One of four major divisions or powers (called Zoas) is the imaginative power (called Urthona) and is known as Los in the fallen world. In addition to Urthona there are 3 lower states –
Beulah (easy, relaxed innocence, without clash of ‘contraries’)
 Generation (human experience, suffering, conflicting contraries)
Ulro (Hell, bleak rationality, tyranny, static negation, isolated self-hood)

The World cycles towards redemption through these states … the redeemer is the human imagination … culminating in an apocalypse … the return to the ‘undivided condition’.

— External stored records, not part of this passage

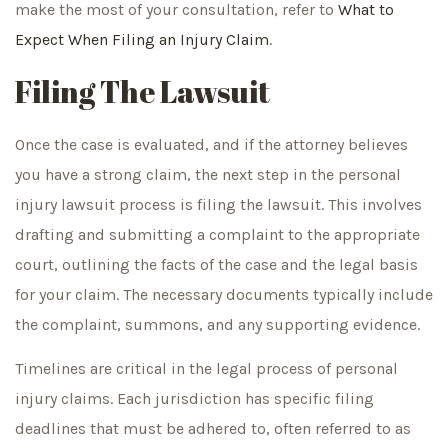
make the most of your consultation, refer to
What to
Expect When Filing an Injury Claim
.
Filing The Lawsuit
Once the case is evaluated, and if the attorney believes
you have a strong claim, the next step in the personal
injury lawsuit process is filing the lawsuit. This involves
drafting and submitting a complaint to the appropriate
court, outlining the facts of the case and the legal basis
for your claim. The necessary documents typically include
the complaint, summons, and any supporting evidence.
Timelines are critical in the legal process of personal
injury claims. Each jurisdiction has specific filing
deadlines that must be adhered to, often referred to as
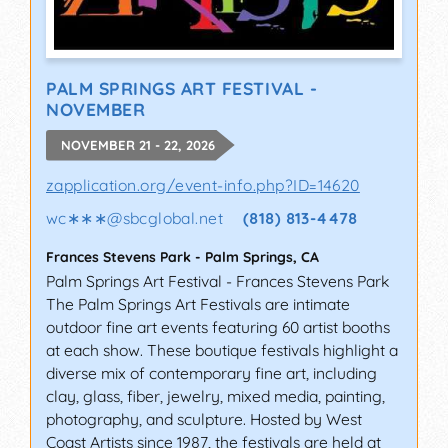
PALM SPRINGS ART FESTIVAL -
NOVEMBER
NOVEMBER 21 - 22, 2026
zapplication.org/event-info.php?ID=14620
wc∗∗∗
@
sbcglobal.net
(818) 813-4478
Frances Stevens Park
-
Palm Springs
,
CA
Palm Springs Art Festival - Frances Stevens Park
The Palm Springs Art Festivals are intimate
outdoor fine art events featuring 60 artist booths
at each show. These boutique festivals highlight a
diverse mix of contemporary fine art, including
clay, glass, fiber, jewelry, mixed media, painting,
photography, and sculpture. Hosted by West
Coast Artists since 1987, the festivals are held at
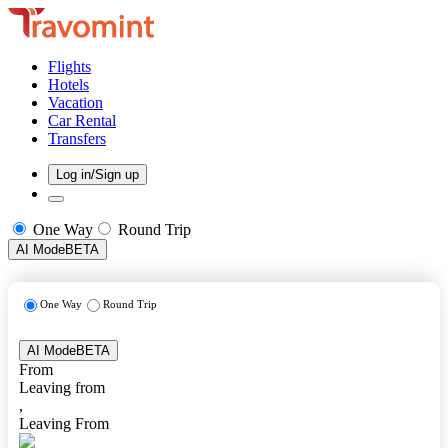
Flights
Hotels
Vacation
Car Rental
Transfers
Log in/Sign up
One Way
Round Trip
AI Mode
BETA
One Way
Round Trip
AI Mode
BETA
From
Leaving from
,
Leaving From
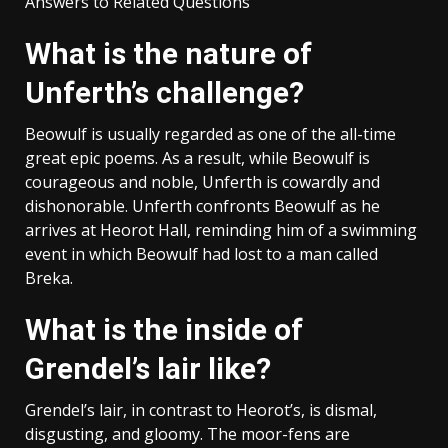
Answers to Related Questions
What is the nature of
Unferth’s challenge?
Beowulf is usually regarded as one of the all-time
great epic poems. As a result, while Beowulf is
courageous and noble, Unferth is cowardly and
dishonorable. Unferth confronts Beowulf as he
arrives at Heorot Hall, reminding him of a swimming
event in which Beowulf had lost to a man called
Breka.
What is the inside of
Grendel’s lair like?
Grendel’s lair, in contrast to Heorot’s, is dismal,
disgusting, and gloomy. The moor-fens are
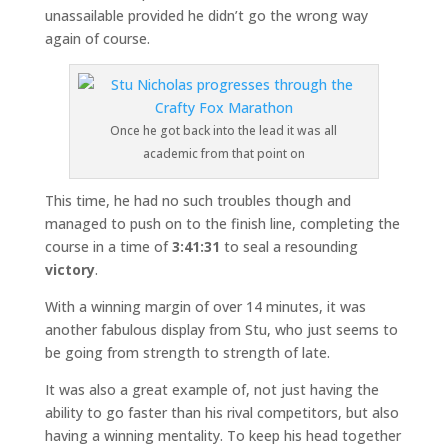
unassailable provided he didn’t go the wrong way
again of course.
Once he got back into the lead it was all
academic from that point on
This time, he had no such troubles though and
managed to push on to the finish line, completing the
course in a time of
3:41:31
to seal a resounding
victory
.
With a winning margin of over 14 minutes, it was
another fabulous display from Stu, who just seems to
be going from strength to strength of late.
It was also a great example of, not just having the
ability to go faster than his rival competitors, but also
having a winning mentality. To keep his head together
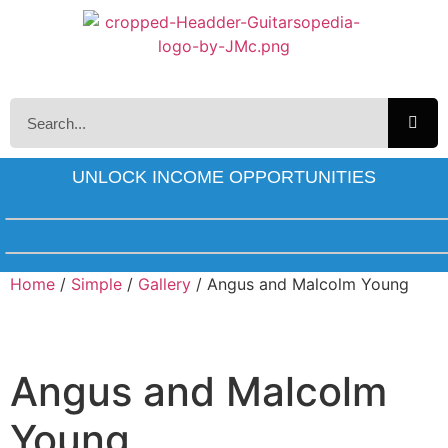
UNLOCK INCOME OPPORTUNITIES
Home
/
Simple
/
Gallery
/ Angus and Malcolm Young
Angus and Malcolm
Young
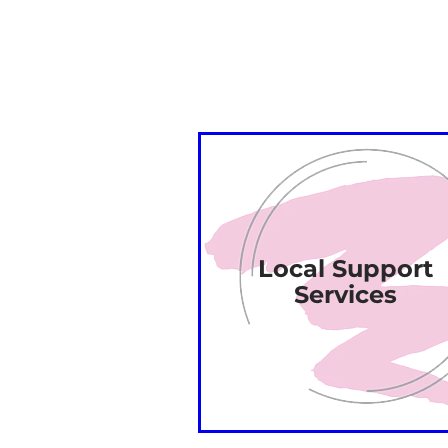
Local Support
Services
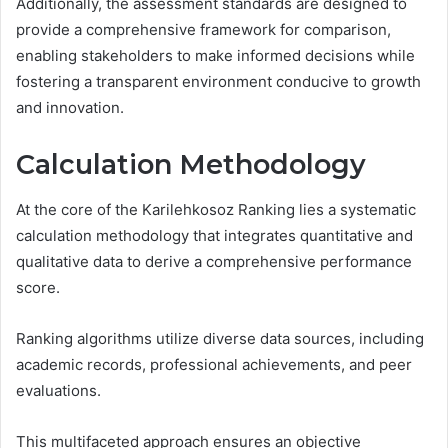
Additionally, the assessment standards are designed to
provide a comprehensive framework for comparison,
enabling stakeholders to make informed decisions while
fostering a transparent environment conducive to growth
and innovation.
Calculation Methodology
At the core of the Karilehkosoz Ranking lies a systematic
calculation methodology that integrates quantitative and
qualitative data to derive a comprehensive performance
score.
Ranking algorithms utilize diverse data sources, including
academic records, professional achievements, and peer
evaluations.
This multifaceted approach ensures an objective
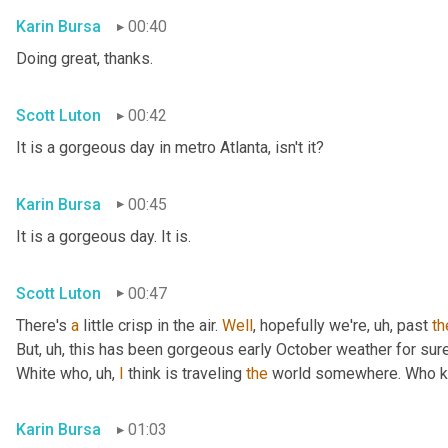
Karin Bursa
00:40
Doing great, thanks.
Scott Luton
00:42
It is a gorgeous day in metro Atlanta, isn't it?
Karin Bursa
00:45
It is a gorgeous day. It is.
Scott Luton
00:47
There's 
a
 little crisp in the air. 
Well
, hopefully we're
, uh,
 past 
th
But
, uh,
 this has been gorgeous early October weather for sure, 
White who
, uh,
I
 think is traveling 
the
 world somewhere. Who 
Karin Bursa
01:03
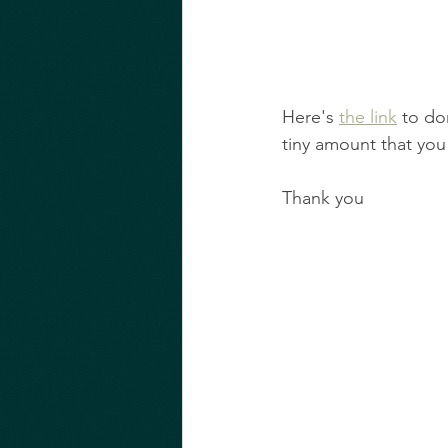
Here's 
the link
 to do
tiny amount that you
Thank you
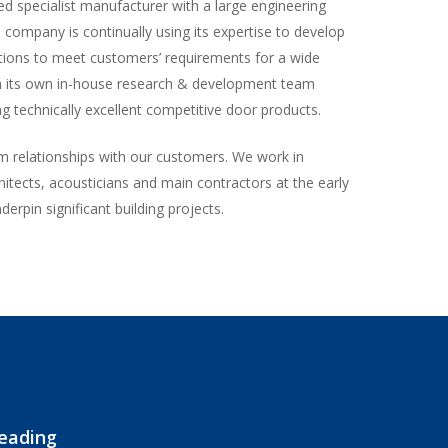
d specialist manufacturer with a large engineering
e company is continually using its expertise to develop
tions to meet customers’ requirements for a wide
th its own in-house research & development team
g technically excellent competitive door products.
m relationships with our customers. We work in
hitects, acousticians and main contractors at the early
derpin significant building projects.
leading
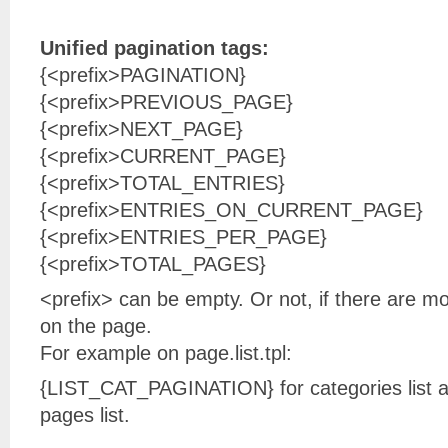
Unified pagination tags:
{<prefix>PAGINATION}
{<prefix>PREVIOUS_PAGE}
{<prefix>NEXT_PAGE}
{<prefix>CURRENT_PAGE}
{<prefix>TOTAL_ENTRIES}
{<prefix>ENTRIES_ON_CURRENT_PAGE}
{<prefix>ENTRIES_PER_PAGE}
{<prefix>TOTAL_PAGES}
<prefix> can be empty. Or not, if there are m
on the page.
For example on page.list.tpl:
{LIST_CAT_PAGINATION} for categories list 
pages list.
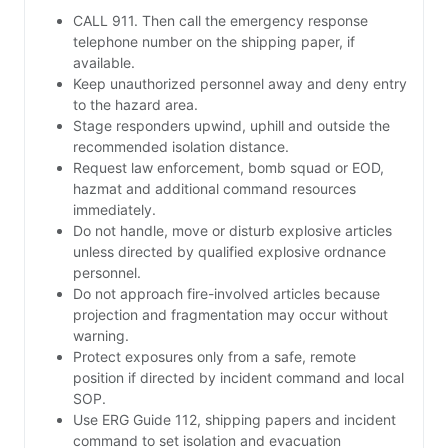
CALL 911. Then call the emergency response
telephone number on the shipping paper, if
available.
Keep unauthorized personnel away and deny entry
to the hazard area.
Stage responders upwind, uphill and outside the
recommended isolation distance.
Request law enforcement, bomb squad or EOD,
hazmat and additional command resources
immediately.
Do not handle, move or disturb explosive articles
unless directed by qualified explosive ordnance
personnel.
Do not approach fire-involved articles because
projection and fragmentation may occur without
warning.
Protect exposures only from a safe, remote
position if directed by incident command and local
SOP.
Use ERG Guide 112, shipping papers and incident
command to set isolation and evacuation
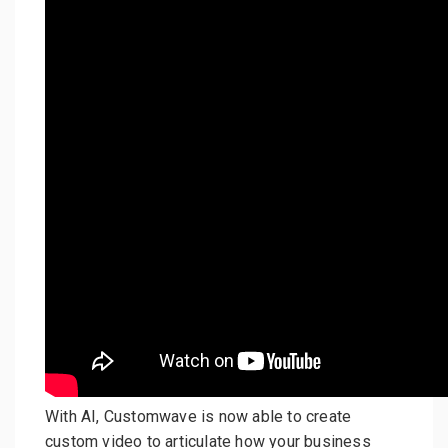
With AI, Customwave is now able to create
custom video to articulate how your business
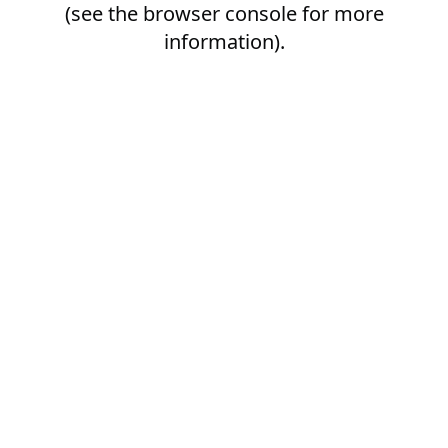
(see the
browser console
for more
information).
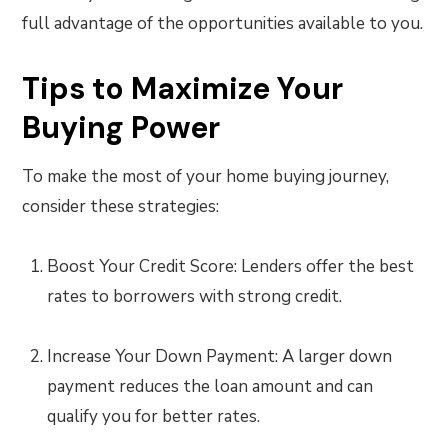
full advantage of the opportunities available to you.
Tips to Maximize Your
Buying Power
To make the most of your home buying journey,
consider these strategies:
Boost Your Credit Score: Lenders offer the best
rates to borrowers with strong credit.
Increase Your Down Payment: A larger down
payment reduces the loan amount and can
qualify you for better rates.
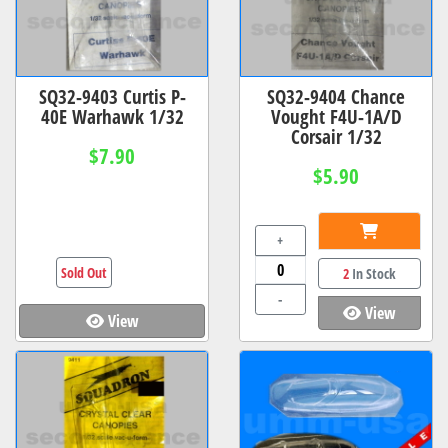
SQ32-9403 Curtis P-
SQ32-9404 Chance
40E Warhawk 1/32
Vought F4U-1A/D
Corsair 1/32
$7.90
$5.90
+
Sold Out
2
In Stock
-
View
View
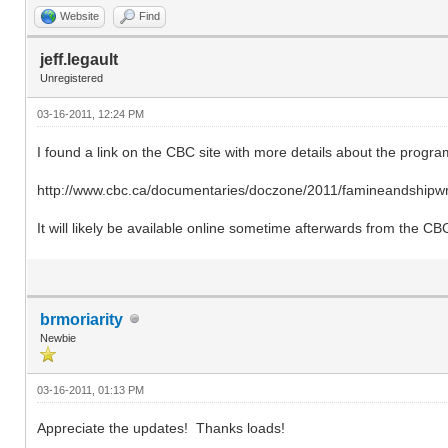
Website
Find
jeff.legault
Unregistered
03-16-2011, 12:24 PM
I found a link on the CBC site with more details about the progra
http://www.cbc.ca/documentaries/doczone/2011/famineandshipwr
It will likely be available online sometime afterwards from the CB
brmoriarity
Newbie
03-16-2011, 01:13 PM
Appreciate the updates! Thanks loads!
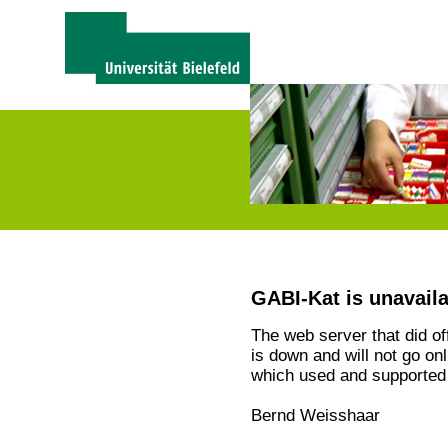
GABI-Kat is unavail
The web server that did o
is down and will not go on
which used and supported 
Bernd Weisshaar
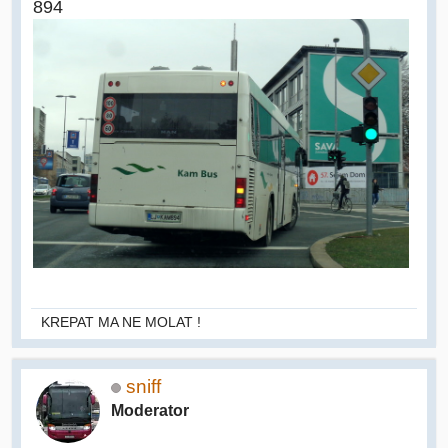
894
KREPAT MA NE MOLAT !
sniff
Moderator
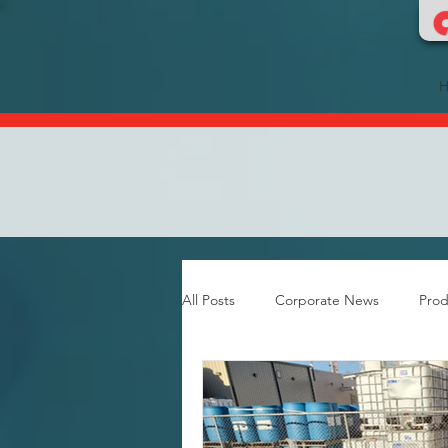
All Posts
Corporate News
Prod
Food & Dairy Flooring
Grout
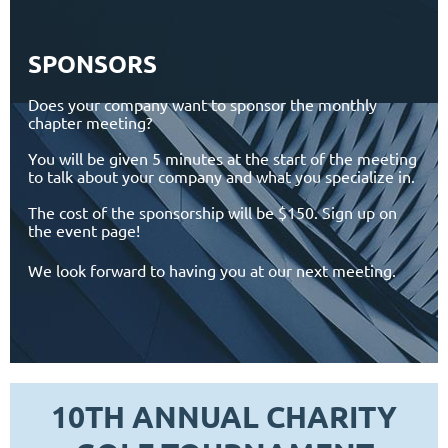
SPONSORS
Does your company want to sponsor the monthly
chapter meeting?
You will be given 5 minutes at the start of the meeting
to talk about your company and what you specialize in.
The cost of the sponsorship will be $150. Sign up on
the event page!
We look forward to having you at our next meeting.
10TH ANNUAL CHARITY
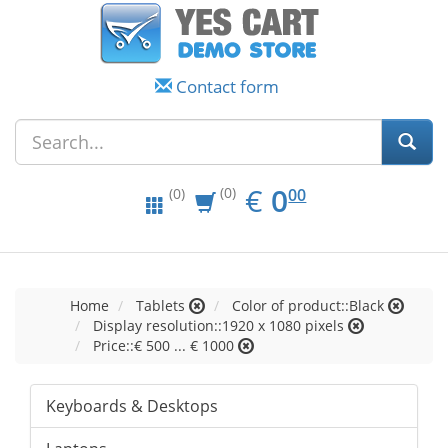
Contact form
EUR
0.00
€
0
(0)
00
(0)
Home
Tablets
Color of product::Black
Display resolution::1920 x 1080 pixels
Price::€ 500 ... € 1000
Keyboards & Desktops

He did not know it but shared the view of a number of contemporary German philosophers – the malaise of modern culture is essentially a mode of physical disintegration and the resultant alienation from oneself, one’s world and one’s fellow human beings, and that recovery relies in the process or reintegration.

He does not cancel the fallen world but transforms it by imaginative vision. The reunion of ‘Albion’ recovers a lost vision of nature where all individuals are united as one and can feel at home.

In terms of the puritanical, threatening and joyless religion of his day he emphasised a contrary position based on – desires, energy, abundance, act and freedom – in stark contrast to reason, restraint, passivity and prohibition.

In his work ‘the marriage of Heaven and Hell’ he reversed the traditional values. This work is deliberately outrageous, and at times a comic onslaught against a timidly conventional and self-righteous society.